▶ _Brief_: Render all of the records below as a Markdown table with the columns No. and Line, where each row holds a row number and one line. Leave out the blank lines.

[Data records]
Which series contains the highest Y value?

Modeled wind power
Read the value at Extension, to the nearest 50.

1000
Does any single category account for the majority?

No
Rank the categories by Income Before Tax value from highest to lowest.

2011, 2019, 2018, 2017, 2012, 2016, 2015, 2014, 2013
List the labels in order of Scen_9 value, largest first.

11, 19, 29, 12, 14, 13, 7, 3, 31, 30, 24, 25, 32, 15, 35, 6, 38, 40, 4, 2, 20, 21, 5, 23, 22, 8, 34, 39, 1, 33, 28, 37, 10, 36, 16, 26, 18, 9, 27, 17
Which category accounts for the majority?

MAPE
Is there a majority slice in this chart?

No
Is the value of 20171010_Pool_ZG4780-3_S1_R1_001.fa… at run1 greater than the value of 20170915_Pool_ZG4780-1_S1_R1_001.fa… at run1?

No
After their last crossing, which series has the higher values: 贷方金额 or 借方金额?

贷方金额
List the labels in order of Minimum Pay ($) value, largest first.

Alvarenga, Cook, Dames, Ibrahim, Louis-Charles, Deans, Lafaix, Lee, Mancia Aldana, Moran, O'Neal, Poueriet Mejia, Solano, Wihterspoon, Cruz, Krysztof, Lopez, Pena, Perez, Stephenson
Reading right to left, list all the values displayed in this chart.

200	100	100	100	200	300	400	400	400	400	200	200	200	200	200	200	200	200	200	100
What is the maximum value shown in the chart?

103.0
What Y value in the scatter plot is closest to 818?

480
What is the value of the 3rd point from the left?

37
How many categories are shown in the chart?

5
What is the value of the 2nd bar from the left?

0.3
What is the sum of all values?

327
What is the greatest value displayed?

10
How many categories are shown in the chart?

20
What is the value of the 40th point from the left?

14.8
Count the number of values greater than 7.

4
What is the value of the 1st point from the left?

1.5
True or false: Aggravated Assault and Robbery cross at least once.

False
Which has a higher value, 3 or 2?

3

▶ _Solution to the exercise_:
| No. | Line |
|---|---|
| 1 | Which series contains the highest Y value? |
| 2 | Modeled wind power |
| 3 | Read the value at Extension, to the nearest 50. |
| 4 | 1000 |
| 5 | Does any single category account for the majority? |
| 6 | No |
| 7 | Rank the categories by Income Before Tax value from highest to lowest. |
| 8 | 2011, 2019, 2018, 2017, 2012, 2016, 2015, 2014, 2013 |
| 9 | List the labels in order of Scen_9 value, largest first. |
| 10 | 11, 19, 29, 12, 14, 13, 7, 3, 31, 30, 24, 25, 32, 15, 35, 6, 38, 40, 4, 2, 20, 21, 5, 23, 22, 8, 34, 39, 1, 33, 28, 37, 10, 36, 16, 26, 18, 9, 27, 17 |
| 11 | Which category accounts for the majority? |
| 12 | MAPE |
| 13 | Is there a majority slice in this chart? |
| 14 | No |
| 15 | Is the value of 20171010_Pool_ZG4780-3_S1_R1_001.fa… at run1 greater than the value of 20170915_Pool_ZG4780-1_S1_R1_001.fa… at run1? |
| 16 | No |
| 17 | After their last crossing, which series has the higher values: 贷方金额 or 借方金额? |
| 18 | 贷方金额 |
| 19 | List the labels in order of Minimum Pay ($) value, largest first. |
| 20 | Alvarenga, Cook, Dames, Ibrahim, Louis-Charles, Deans, Lafaix, Lee, Mancia Aldana, Moran, O'Neal, Poueriet Mejia, Solano, Wihterspoon, Cruz, Krysztof, Lopez, Pena, Perez, Stephenson |
| 21 | Reading right to left, list all the values displayed in this chart. |
| 22 | 200	100	100	100	200	300	400	400	400	400	200	200	200	200	200	200	200	200	200	100 |
| 23 | What is the maximum value shown in the chart? |
| 24 | 103.0 |
| 25 | What Y value in the scatter plot is closest to 818? |
| 26 | 480 |
| 27 | What is the value of the 3rd point from the left? |
| 28 | 37 |
| 29 | How many categories are shown in the chart? |
| 30 | 5 |
| 31 | What is the value of the 2nd bar from the left? |
| 32 | 0.3 |
| 33 | What is the sum of all values? |
| 34 | 327 |
| 35 | What is the greatest value displayed? |
| 36 | 10 |
| 37 | How many categories are shown in the chart? |
| 38 | 20 |
| 39 | What is the value of the 40th point from the left? |
| 40 | 14.8 |
| 41 | Count the number of values greater than 7. |
| 42 | 4 |
| 43 | What is the value of the 1st point from the left? |
| 44 | 1.5 |
| 45 | True or false: Aggravated Assault and Robbery cross at least once. |
| 46 | False |
| 47 | Which has a higher value, 3 or 2? |
| 48 | 3 |